The tax regime in Honduras is governed by a system based on the principle of territoriality of income for both natural and legal persons.
This regime includes direct and indirect taxes and although there are no special regimes for micro or small companies, there are special regimes for customs matters.
The purpose of this article is to provide information on the main aspects of the tax regime in Honduras and the special customs regimes.
Income Tax on Legal Entities
According to the Income Tax Law, this tax is levied on any type of income derived from labor, capital or the combination of these.
In case, the corresponding rate for this type of persons according to article 22 of said law is 25%, which is calculated on the taxable base. The latter is constituted by the gross income minus the deductions allowed by this law.
In the case of legal entities, the tax is paid through quarterly advances, due on June 30, September 30 and December 31, with the last payment being made with the tax return corresponding to April 30 of each year.
Net Assets Tax
Legal entities domiciled in Honduras must pay tax at a rate of 1% on the value of their net assets, which appear in the tax return, minus the deductions allowed by law.
Tax on employees and individuals
In this case the withholding will be applied for those individuals who have received income in a fiscal period for an amount higher than L.165,482.06. The applicable rate for this will depend on a progressive scale, whereby rates from 15% to 25% may be applied.
Honduras has different special regimes, two of the most important being the “Free Trade Zone” (ZOLI) and the Temporary Import Regime (RIT).
Free Trade Zone (ZOLI)
Its objective is to establish a free trade zone in Honduras, in which companies are dedicated to export.

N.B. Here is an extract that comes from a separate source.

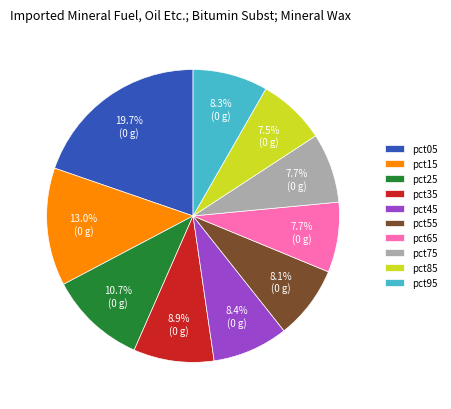

What percentage is NOT represented by pct45?

91.6%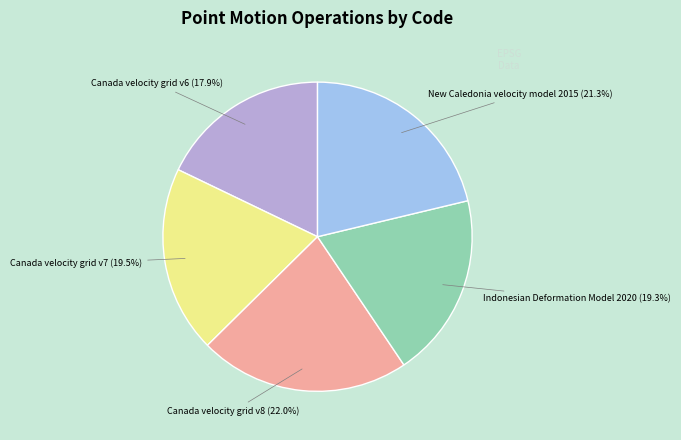

Which category has the smallest portion of the pie?

Canada velocity grid v6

To obtain this benefit, a permit must be requested from the Secretariat of Economic Development. Among the benefits of this regime are the exoneration of payment of tariffs, internal taxes, excise taxes and other taxes that could be levied on the merchandise in the free trade zone.
Temporary Import Regime (RIT)
The purpose of this regime is to encourage exports in the case of companies that do not have any benefit under any other law.
Among the benefits of this regime are the suspension of customs duties and other import taxes related to raw materials and samples. Also, the payment of income tax related to profits from the export of goods to non-Central American countries is exempted.